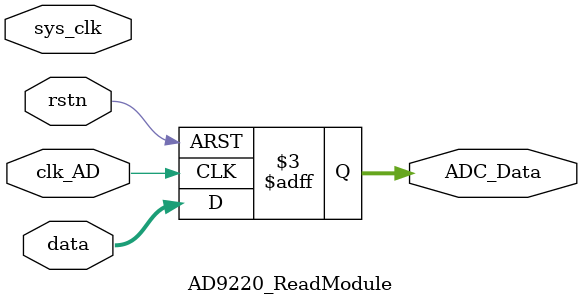
<source format=v>
module AD9220_ReadModule(
input sys_clk,
input rstn,

input clk_AD,
//input clk_260m,
input [12:0] data,


output reg [12:0]ADC_Data
);

`define clkOutPeriod  4		//????????¨¬clk_driver = clk/4 = 260M/4 = 65M
reg [2:0] clkCnt;
reg clk_driver;


//always @(posedge clk_260m or negedge rstn)
//	if(!rstn) 
//		clkCnt <= 3'd0;
//	else if(clkCnt == (`clkOutPeriod-1)) begin
//		clkCnt <= 3'd0;
//	end
//	else begin
//		clkCnt <= clkCnt + 3'd1;
//	end
	
//always @(posedge clk_260m or negedge rstn) begin
//	if(!rstn) begin
//		clk_driver <= 1'd0;
//		ADC_Data <= 13'd0;
//	end
//	else if(clkCnt == `clkOutPeriod/2-1) begin
//		clk_driver <= 1'd1;
//		ADC_Data <= ADC_Data;
//	end
//	else if(clkCnt == `clkOutPeriod-1) begin
//		clk_driver <= 1'd0;
//		ADC_Data <= ADC_Data;
//	end
//	else begin
//		clk_driver <= clk_driver;
//		ADC_Data <= ADC_Data;
//	end
//end

always @(posedge clk_AD or negedge rstn) begin
	if(!rstn) begin
		ADC_Data <= 13'd0;
	end
	else begin
		ADC_Data <= data;
	end
end

 
 

endmodule

</source>
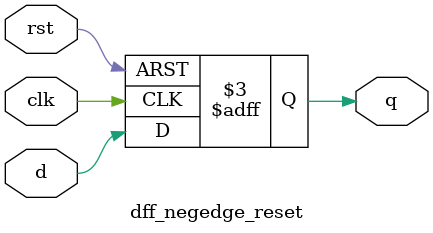
<source format=v>
module dff_negedge_reset (
    input wire clk,   
    input wire rst,   
    input wire d,    
    output reg q      
);

always @(negedge clk or negedge rst) begin
    if (!rst)
        q <= 0;
    else
        q <= d;
end

endmodule

</source>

YOUR INSTRUCTIONS
Quote, word for word and nothing more, every line from the line with "always @(posedge clk_AD" to the end of the entries, including both ends; skip any pictures.

OUTPUT FOR THIS TASK
always @(posedge clk_AD or negedge rstn) begin
	if(!rstn) begin
		ADC_Data <= 13'd0;
	end
	else begin
		ADC_Data <= data;
	end
end

 
 

endmodule

</source>
<source format=v>
module dff_negedge_reset (
    input wire clk,   
    input wire rst,   
    input wire d,    
    output reg q      
);

always @(negedge clk or negedge rst) begin
    if (!rst)
        q <= 0;
    else
        q <= d;
end

endmodule

</source>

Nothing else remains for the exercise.